Turpin cited recent construction status reports, agency compliance monitoring and a staff inspection conducted May 13-17.
He also cited communication with the Pipeline and Hazardous Materials Safety Administration, part of the U.S. Department of Transportation. Turpin indicated that the associate administrator for pipeline safety, Alan Mayberry, said in a phone call earlier Tuesday that his agency had no objections to FERC giving the pipeline its approval.
In contrast, dozens of comments opposing the authorization entered into the FERC public case docket in recent weeks.
Landowners, environmental groups, state lawmakers and county commissioners based their opposition, in part, on a May 1 rupture of the pipeline during pressure testing in Bent Mountain, Virginia.
Neither regulators nor Equitrans have disclosed the cause of the rupture or whether they will share the results of a metallurgical analysis.
The rupture released an unknown volume of municipal water and sediment into adjacent properties.
The pipeline is intended to move as much as 2 billion cubic feet of gas a day from West Virginia to Virginia.
The nearly $8 billion pipeline’s foes have been raising alarms about it for a decade since it was first proposed. The 42-inch-diameter pipe crosses hundreds of rivers and streams and encounters some of the most remote and rugged terrain in Appalachia.
They had been successful in challenging it in court until a year ago, when Congress enacted the Fiscal Responsibility Act.
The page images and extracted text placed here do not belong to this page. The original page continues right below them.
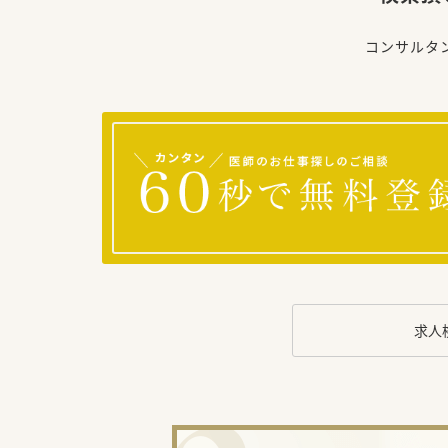
コンサルタ
求人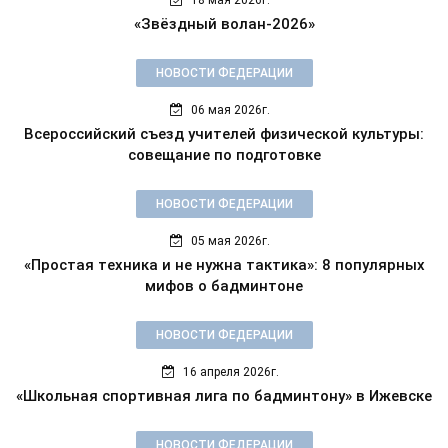
18 мая 2026г.
«Звёздный волан-2026»
НОВОСТИ ФЕДЕРАЦИИ
06 мая 2026г.
Всероссийский съезд учителей физической культуры:
совещание по подготовке
НОВОСТИ ФЕДЕРАЦИИ
05 мая 2026г.
«Простая техника и не нужна тактика»: 8 популярных
мифов о бадминтоне
НОВОСТИ ФЕДЕРАЦИИ
16 апреля 2026г.
«Школьная спортивная лига по бадминтону» в Ижевске
НОВОСТИ ФЕДЕРАЦИИ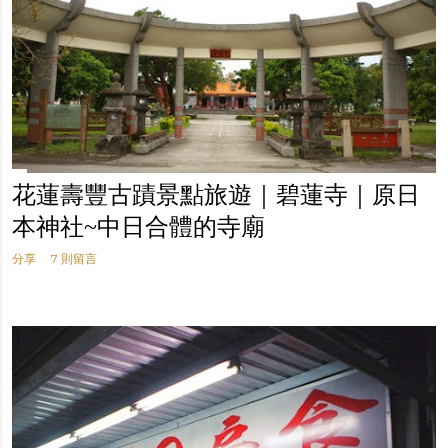
花蓮壽豐古蹟景點旅遊｜碧蓮寺｜原日
本神社~中日合體的寺廟
分享
7 則留言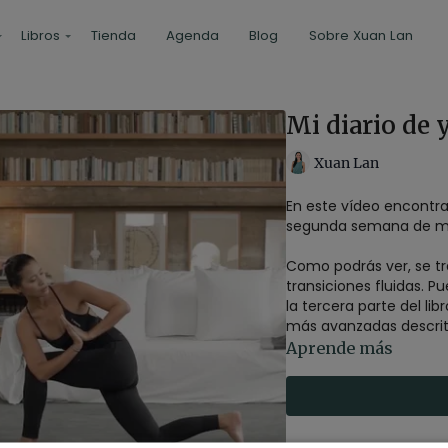
Libros
Tienda
Agenda
Blog
Sobre Xuan Lan
Mi diario de 
Xuan Lan
En este vídeo encontra
segunda semana de mi l
Como podrás ver, se t
transiciones fluidas. P
la tercera parte del li
más avanzadas descritas
Aprende más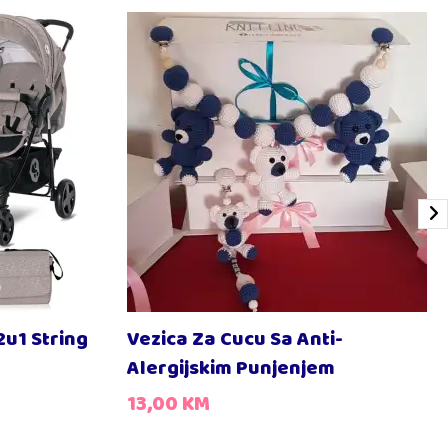
2u1 String
Vezica Za Cucu Sa Anti-
Alergijskim Punjenjem
13,00
KM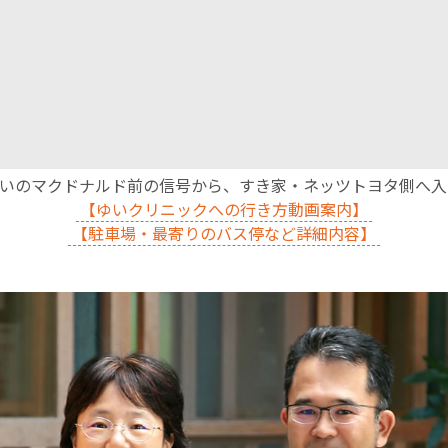
沿いのマクドナルド前の信号から、すき家・ネッツトヨタ側へ
【ゆいクリニックへの行き方動画案内】
【駐車場・最寄りのバス停など詳細内容】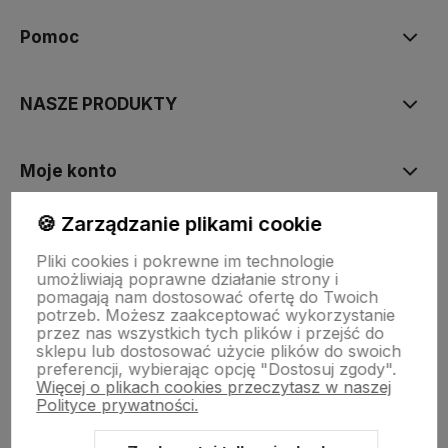
Pomoc
NASZE PRODUKTY
Moje konto
🍪 Zarządzanie plikami cookie
Płatności i dostawa
Pliki cookies i pokrewne im technologie
umożliwiają poprawne działanie strony i
pomagają nam dostosować ofertę do Twoich
Informacje
potrzeb. Możesz zaakceptować wykorzystanie
przez nas wszystkich tych plików i przejść do
sklepu lub dostosować użycie plików do swoich
preferencji, wybierając opcję "Dostosuj zgody".
O nas
Więcej o plikach cookies przeczytasz w naszej
Polityce prywatności.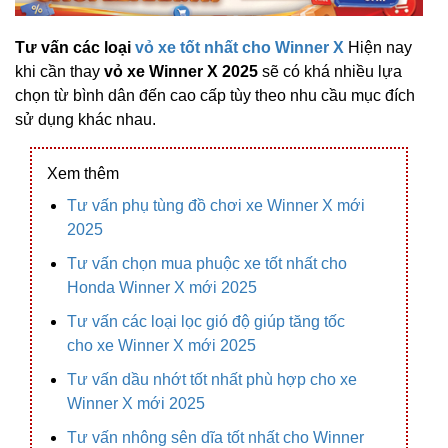
Tư vấn các loại
vỏ xe tốt nhất cho Winner X
Hiện nay
khi cần thay
vỏ xe Winner X 2025
sẽ có khá nhiều lựa
chọn từ bình dân đến cao cấp tùy theo nhu cầu mục đích
sử dụng khác nhau.
Xem thêm
Tư vấn phụ tùng đồ chơi xe Winner X mới
2025
Tư vấn chọn mua phuộc xe tốt nhất cho
Honda Winner X mới 2025
Tư vấn các loại lọc gió độ giúp tăng tốc
cho xe Winner X mới 2025
Tư vấn dầu nhớt tốt nhất phù hợp cho xe
Winner X mới 2025
Tư vấn nhông sên dĩa tốt nhất cho Winner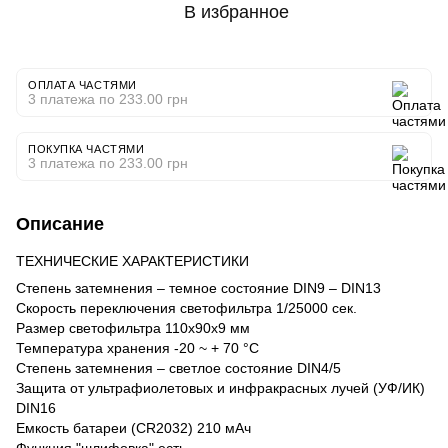
В избранное
ОПЛАТА ЧАСТЯМИ
3 платежа по 233.00 грн
ПОКУПКА ЧАСТЯМИ
3 платежа по 233.00 грн
Описание
ТЕХНИЧЕСКИЕ ХАРАКТЕРИСТИКИ
Степень затемнения – темное состояние DIN9 – DIN13
Скорость переключения светофильтра 1/25000 сек.
Размер светофильтра 110х90х9 мм
Температура хранения -20 ~ + 70 °С
Степень затемнения – светлое состояние DIN4/5
Защита от ультрафиолетовых и инфракрасных лучей (УФ/ИК)
DIN16
Емкость батареи (CR2032) 210 мАч
Функция "шлифовка" есть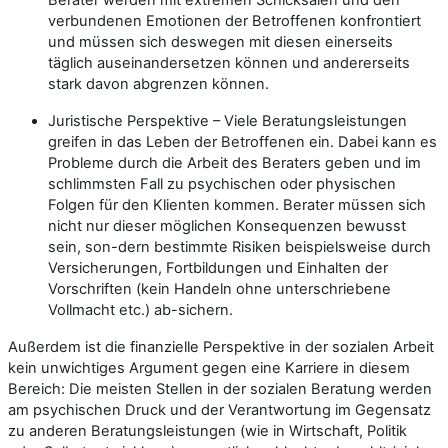
verbundenen Emotionen der Betroffenen konfrontiert
und müssen sich deswegen mit diesen einerseits
täglich auseinandersetzen können und andererseits
stark davon abgrenzen können.
Juristische Perspektive – Viele Beratungsleistungen
greifen in das Leben der Betroffenen ein. Dabei kann es
Probleme durch die Arbeit des Beraters geben und im
schlimmsten Fall zu psychischen oder physischen
Folgen für den Klienten kommen. Berater müssen sich
nicht nur dieser möglichen Konsequenzen bewusst
sein, son-dern bestimmte Risiken beispielsweise durch
Versicherungen, Fortbildungen und Einhalten der
Vorschriften (kein Handeln ohne unterschriebene
Vollmacht etc.) ab-sichern.
Außerdem ist die finanzielle Perspektive in der sozialen Arbeit
kein unwichtiges Argument gegen eine Karriere in diesem
Bereich: Die meisten Stellen in der sozialen Beratung werden
am psychischen Druck und der Verantwortung im Gegensatz
zu anderen Beratungsleistungen (wie in Wirtschaft, Politik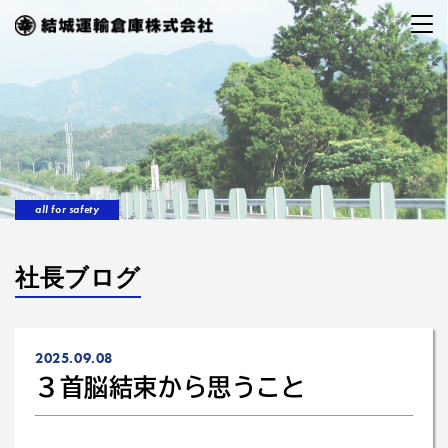
all for safety
社長ブログ
2025.09.08
３首脳結束から思うこと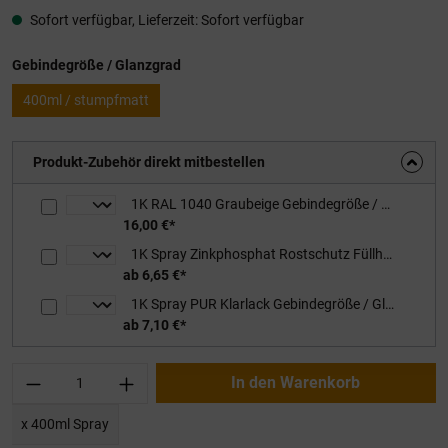
Sofort verfügbar, Lieferzeit: Sofort verfügbar
auswählen
Gebindegröße / Glanzgrad
400ml / stumpfmatt
Produkt-Zubehör direkt mitbestellen
1K RAL 1040 Graubeige Gebindegröße / Glanzgrad: 0,75L / stumpfmatt
16,00 €*
1K Spray Zinkphosphat Rostschutz Füllhaftgrundierung Gebindegröße / Farbton: 400ml / rotbraun
ab 6,65 €*
1K Spray PUR Klarlack Gebindegröße / Glanzgrad: 400ml / stumpfmatt
ab 7,10 €*
Produkt Anzahl: Gib den gewünschten Wert ei
In den Warenkorb
x 400ml Spray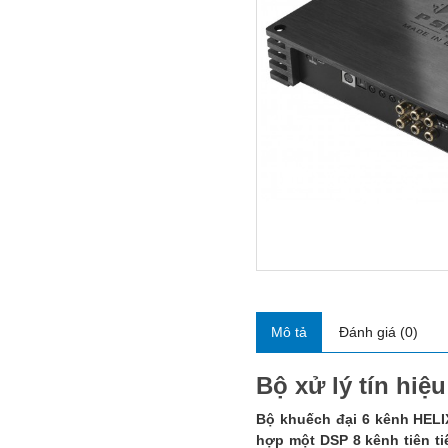
Mô tả
Đánh giá (0)
Bộ xử lý tín hi
Bộ khuếch đại 6 kênh HELI
hợp một DSP 8 kênh tiên ti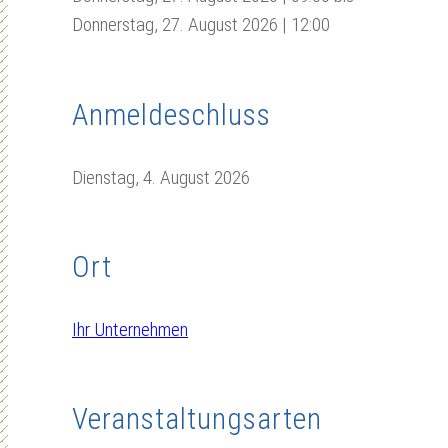
Donnerstag, 27. August 2026 | 12:00
Anmeldeschluss
Dienstag, 4. August 2026
Ort
Ihr Unternehmen
Veranstaltungsarten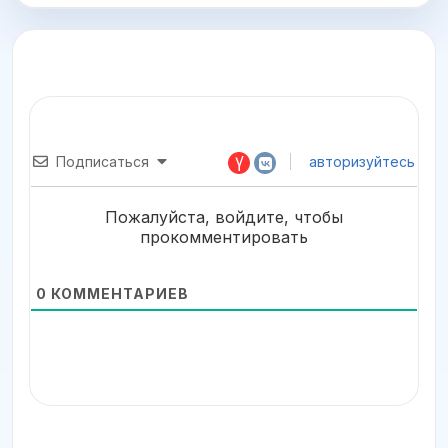
Подписаться
авторизуйтесь
Пожалуйста, войдите, чтобы
прокомментировать
0
КОММЕНТАРИЕВ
It approved all remaining permits the pipeline needed for completion.
Jessica Sims, Virginia field coordinator for Appalachian Voices, said regulators ignored the local concerns presented to them for years.
“Community members and environmental watchdogs have pointed out the flaws in this project for years, and these fundamental problems with the pipeline remain,” she said in a statement. “By allowing MVP to advance despite all these serious hazards, the system meant to protect our communities, land and water has failed.”
The pipeline’s supporters applauded the decision but criticized the delays to the project.
“MVP’s road to completion was marred by frivolous lawsuits and bureaucratic red tape that ultimately required an act of Congress to finalize,” said Charlie Burd, executive director of the Gas and Oil Association of West Virginia. “For the good of our country, policymakers must do everything in their power to ensure the permitting delays MVP faced don’t become the norm.”